Women can visit a lash studio to get back that feminine flutter of the lashes, and maybe even amp up their look with a few sexy, extra-long lash extensions.
"We have wigs in stock and also offer custom wig fittings and colorings," said Megan Edwards, manager of Sean's Signature Salon in Sewickley. "We also give free haircuts to anyone who wants to donate their hair to Locks of Love."
There also resources online for women who have had surgery during treatment. KA Mastectomy Bras and Apparel, started by survivor Kimberly Ashmand, features pretty and practical bras tailored to the unique needs of survivors, as well as some with a little lace and sparkle to help women feel sexy again.

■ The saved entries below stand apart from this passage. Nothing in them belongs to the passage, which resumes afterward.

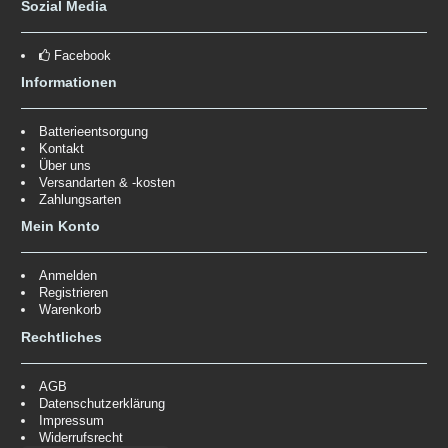
Sozial Media
Facebook
Informationen
Batterieentsorgung
Kontakt
Über uns
Versandarten & -kosten
Zahlungsarten
Mein Konto
Anmelden
Registrieren
Warenkorb
Rechtliches
AGB
Datenschutzerklärung
Impressum
Widerrufsrecht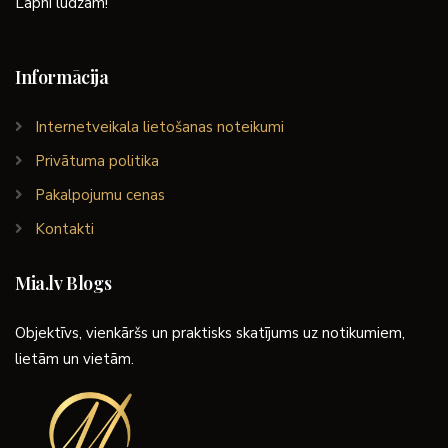
Lapni lūdzam!
Informācija
Internetveikala lietošanas noteikumi
Privātuma politika
Pakalpojumu cenas
Kontakti
Mia.lv Blogs
Objektīvs, vienkāršs un praktisks skatījums uz notikumiem,
lietām un vietām.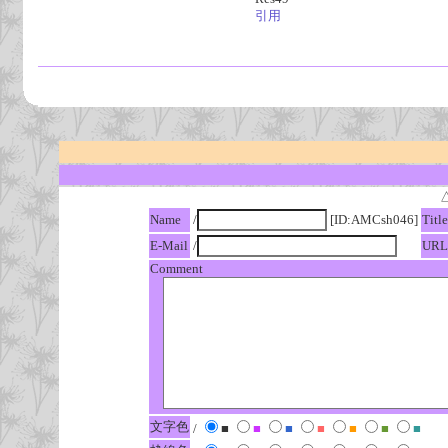
引用
Name
/
[ID:AMCsh046]
Title
E-Mail
/
URL
Comment
文字色
/
■
■
■
■
■
■
■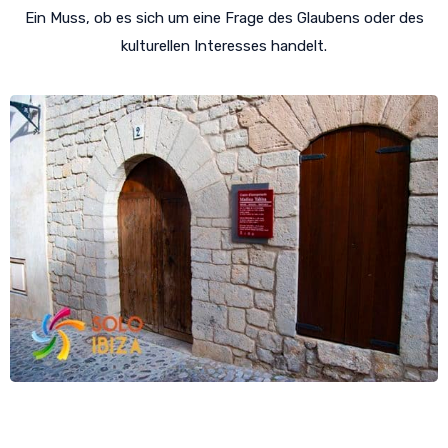
Ein Muss, ob es sich um eine Frage des Glaubens oder des
kulturellen Interesses handelt.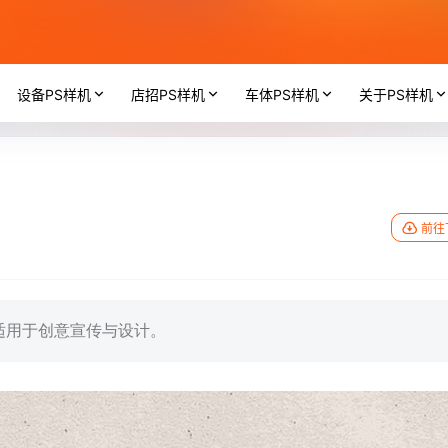
设备PS样机
店招PS样机
车体PS样机
关于PS样机
前往
适用于创意宣传与设计。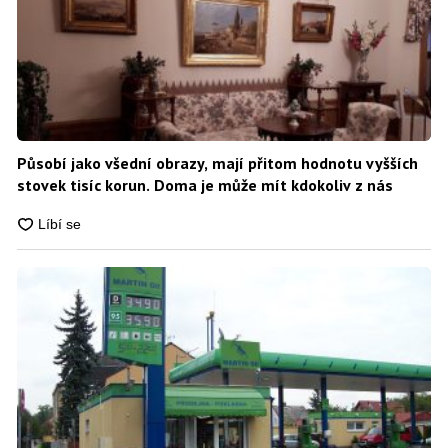
Působí jako všední obrazy, mají přitom hodnotu vyšších
stovek tisíc korun. Doma je může mít kdokoliv z nás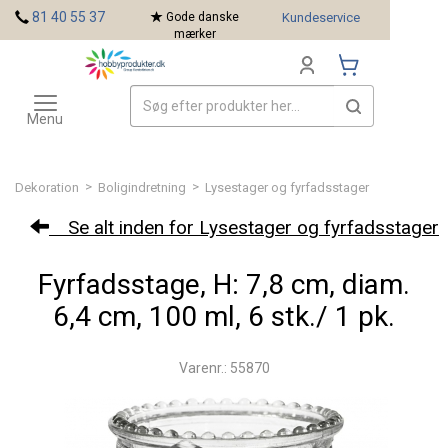
<
81 40 55 37
Gode danske
Kundeservice
mærker
Toggle
Mærker
navigation
Menu
>
>
Dekoration
Boligindretning
Lysestager og fyrfadsstager
Se alt inden for Lysestager og fyrfadsstager
Fyrfadsstage, H: 7,8 cm, diam.
6,4 cm, 100 ml, 6 stk./ 1 pk.
Varenr.: 55870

Adopting a new look during treatment is about more than simply feeling good for the moment—it can be another weapon in a woman's arsenal against cancer, giving her a deep well of positivity to sustain her.
Lisa Johnson, owner of Kiss and Makeup, a professional on-location makeup artistry company in Pittsburgh, has experience working with breast cancer patients, including her mother.
"My mother went through chemotherapy twice, so unfortunately this situation is near and dear to my heart, but I'm grateful to be able to offer eyebrow recreation, lash fittings and skincare help for cancer patients," she said. "Radiation and chemotherapy can take a toll on your skin, so I help women camoflague it so they can look and feel beautiful."